Sulle acque cupe di questo lago, dalle tinte del piombo, si materializzano le figure dei neonazisti. Con i loro crani rasati e i 12 raggi tatuate sul collo.
A Dongo sfila la galassia nazifascista. Una ventina di individui, tutti provenienti da Varese, emergono sulla scena, rendendo ancor più inquietante il panorama già carico di tensione. Si uniscono al gruppo vestito di nero, che aspetta pazientemente nel luogo preciso in cui 16 gerarchi fascisti furono giustiziati nel lontano 28 aprile 1945, su ordine del Cln Alta Italia, per i loro crimini di guerra.
A pochi chilometri di distanza, verso Como, si svolgeva l’epilogo fatale di Benito Mussolini e Claretta Petacci, di fronte al cancello di una villa a Giulino di Mezzegra. È in questi luoghi carichi di storia che si rinnova il pellegrinaggio funebre dei fascisti e, a partire da quest’anno, anche dei neonazisti. Sulle rive del Lago di Como, attratto dal vorticare di forze dell’ordine, bandiere nere e aquile dorate.
L’atmosfera è carica di simbolismo durante la cerimonia, che si apre con il rituale paramilitare dell’“Onore ai caduti”.
Gli spettatori casuali, come un gruppo di anziani americani sotto un ombrello, rimangono perplessi di fronte a questa rappresentazione, mentre una pioggia incessante non smorza lo stoicismo dei partecipanti. L’obiettivo dichiarato è quello di onorare i caduti, un obiettivo che sembra motivare profondamente i presenti, molti dei quali giovani.
L’antifascismo si fa sentire con la presenza del presidio antifascista di fronte al municipio, composto da rappresentanti di Anpi, Cgil, Arci, Movimento 5 Stelle e Uil, provenienti da varie città come Milano, Lecco e Como. Le forze dell’ordine, con i loro veicoli blindati, presidiano la zona, pronte a intervenire se necessario, ma fortunatamente non si rende necessario alcun intervento violento.
La cerimonia prosegue con la deposizione di corone d’alloro da parte di due donne, una delle quali finisce per scivolare nel fango ma riesce a riprendersi. Le rose vengono legate alla ringhiera che ancora porta i segni della fucilazione avvenuta molti anni prima. Il tutto si svolge sotto lo sguardo attento e le facce imperturbabili dei partecipanti, mentre la pioggia continua a cadere incessante.
Dall’altra parte della piazza, risuonano le note di “Bella Ciao”, alternate al coro di “ora e sempre, Resistenza”.

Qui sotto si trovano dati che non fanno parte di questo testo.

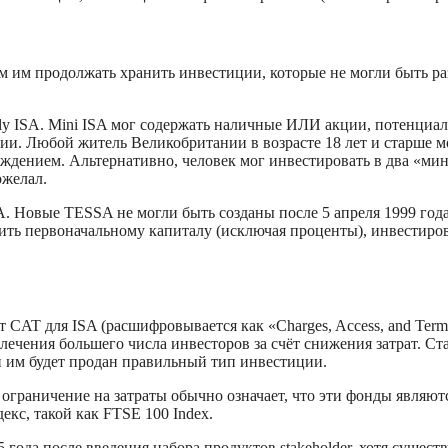
м им продолжать хранить инвестиции, которые не могли быть р
ly ISA. Mini ISA мог содержать наличные ИЛИ акции, потенциа
ии. Любой житель Великобритании в возрасте 18 лет и старше мо
ждением. Альтернативно, человек мог инвестировать в два «мин
ожелал.
 Новые TESSA не могли быть созданы после 5 апреля 1999 года
лить первоначальному капиталу (исключая проценты), инвестиро
т CAT для ISA (расшифровывается как «Charges, Access, and Ter
ечения большего числа инвесторов за счёт снижения затрат. Ст
и им будет продан правильный тип инвестиции.
ограничение на затраты обычно означает, что эти фонды являю
кс, такой как FTSE 100 Index.
года после введения набора продуктов stakeholder, хотя сущес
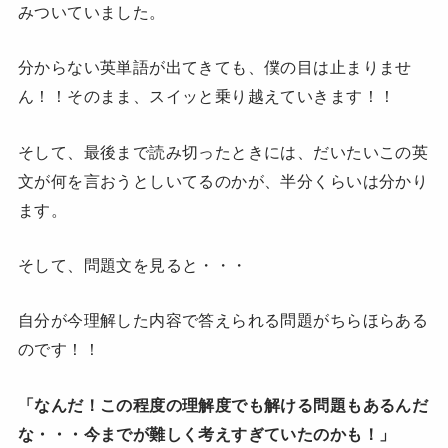
みついていました。
分からない英単語が出てきても、僕の目は止まりませ
ん！！そのまま、スイッと乗り越えていきます！！
そして、最後まで読み切ったときには、だいたいこの英
文が何を言おうとしいてるのかが、半分くらいは分かり
ます。
そして、問題文を見ると・・・
自分が今理解した内容で答えられる問題がちらほらある
のです！！
「なんだ！この程度の理解度でも解ける問題もあるんだ
な・・・今までが難しく考えすぎていたのかも！」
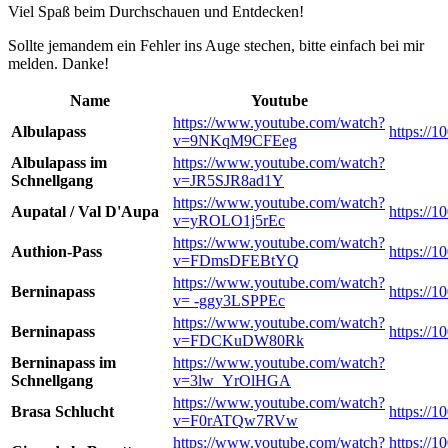
Viel Spaß beim Durchschauen und Entdecken!
Sollte jemandem ein Fehler ins Auge stechen, bitte einfach bei mir
melden. Danke!
Name
Youtube
https://www.youtube.com/watch?
Albulapass
https://1
v=9NKqM9CFEeg
Albulapass im
https://www.youtube.com/watch?
Schnellgang
v=JR5SJR8ad1Y
https://www.youtube.com/watch?
Aupatal / Val D'Aupa
https://1
v=yROLO1j5rEc
https://www.youtube.com/watch?
Authion-Pass
https://1
v=FDmsDFEBtYQ
https://www.youtube.com/watch?
Berninapass
https://
v= -ggy3LSPPEc
https://www.youtube.com/watch?
Berninapass
https://
v=FDCKuDW80Rk
Berninapass im
https://www.youtube.com/watch?
Schnellgang
v=3lw_YrOlHGA
https://www.youtube.com/watch?
Brasa Schlucht
https://1
v=F0rATQw7RVw
https://www.youtube.com/watch?
https://1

Albertina Soliani, vicepresidente di Anpi e ex senatrice del Partito Democratico, si fa portavoce dei valori dell’antifascismo, sottolineando la distinzione tra l’onore dell’Italia e la vergogna del fascismo. Si ricordano gli atti di resistenza compiuti anche in queste terre, dove le Brigate Nere assassinarono il comandante partigiano Luigi Paracchini.
La giornata prosegue con la celebrazione della messa nella chiesa di Tremezzina. Si riuniscono i “combattenti e reduci della Rsi” provenienti da varie città del nord Italia. La messa è accompagnata da canti e musiche sacre, mentre l’omelia del sacerdote invoca la pace, ricordando anche “il nostro fratello Benito”, sebbene il suo tono neutro non trovi consensi unanimi tra i presenti.

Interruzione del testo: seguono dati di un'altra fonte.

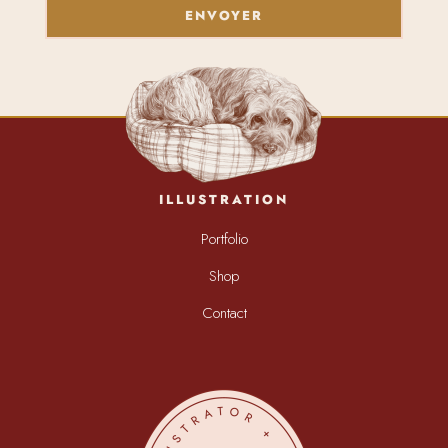
ENVOYER
ILLUSTRATION
Portfolio
Shop
Contact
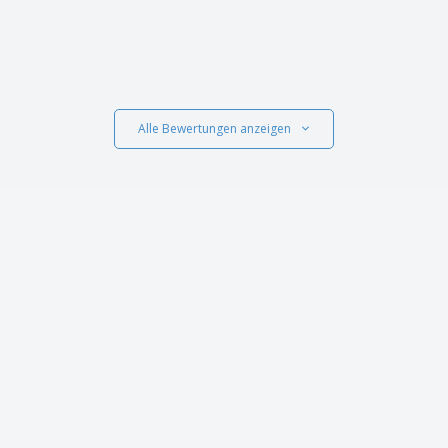
Alle Bewertungen anzeigen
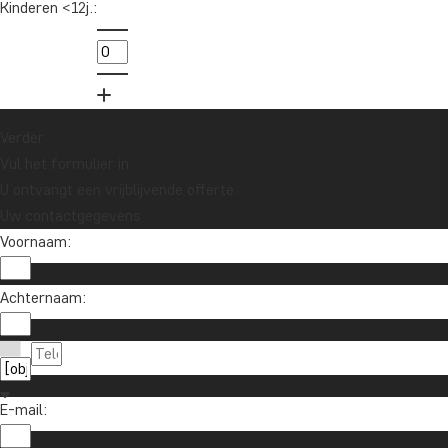
Kinderen <12j.:
Schrijf je in voor onze nieuwsbrief en maak
kans op een reischeque t.w.v. €1.000!
Ja, ik meld me aan
Verder
Vul het formulier in
U ontvangt een vrijblijvende offerte.
Uw contactgegevens
Voornaam:
Achternaam:
Contact met ons opnemen
020 - 369 07 90
Over TourCompass
E-mail:
info@tourcompass.nl
TourCompass A/S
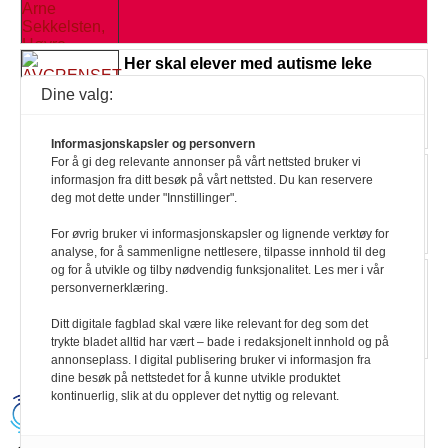
Her skal elever med autisme leke
Les mer
Dine valg:
Informasjonskapsler og personvern
For å gi deg relevante annonser på vårt nettsted bruker vi
Skoler bryter loven
informasjon fra ditt besøk på vårt nettsted. Du kan reservere
Les mer
deg mot dette under "Innstillinger".
For øvrig bruker vi informasjonskapsler og lignende verktøy for
analyse, for å sammenligne nettlesere, tilpasse innhold til deg
og for å utvikle og tilby nødvendig funksjonalitet. Les mer i vår
Fra SFO til BPA
personvernerklæring.
Les mer
Ditt digitale fagblad skal være like relevant for deg som det
trykte bladet alltid har vært – bade i redaksjonelt innhold og på
annonseplass. I digital publisering bruker vi informasjon fra
dine besøk på nettstedet for å kunne utvikle produktet
kontinuerlig, slik at du opplever det nyttig og relevant.
Handikapnytt | Schweigaardsgt. 12 |
Postboks 9217 Grønland, 0134 Oslo Tel:
24102400 | E-post:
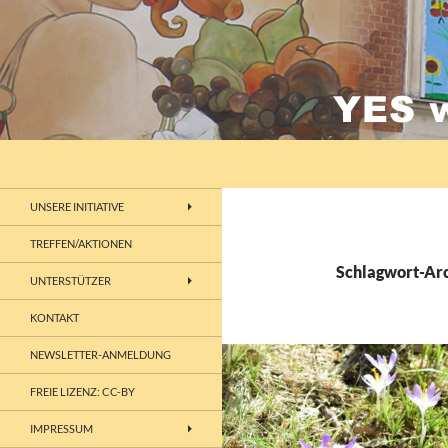
Zum
Inhalt
springen
Suchen
lebenswertes Chemnitz
UNSERE INITIATIVE
TREFFEN/AKTIONEN
Schlagwort-Arc
UNTERSTÜTZER
KONTAKT
NEWSLETTER-ANMELDUNG
FREIE LIZENZ: CC-BY
IMPRESSUM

La cerimonia raggiunge il suo culmine nel luogo dove Mussolini e Petacci furono giustiziati, con la deposizione dell’ultima corona d’alloro davanti al ritratto del Duce. Le braccia si alzano in un saluto romano, mentre alcuni partecipanti commossi ricordano il loro “fratello Benito”. Tuttavia, la narrazione della storia non è priva di controversie. Con alcune voci che rifiutano di riconoscere la disfatta di Mussolini e la sua fuga verso la Valtellina travestito da soldato tedesco.
La cerimonia si rivela un intreccio di emozioni contrastanti, simboli del passato e riflessioni sul presente politico e sociale dell’Italia. Mentre i partecipanti si separano e si dirigono verso le proprie città, resta il ricordo di una giornata carica di significati e di una nazione che continua a confrontarsi con la sua storia e il suo futuro.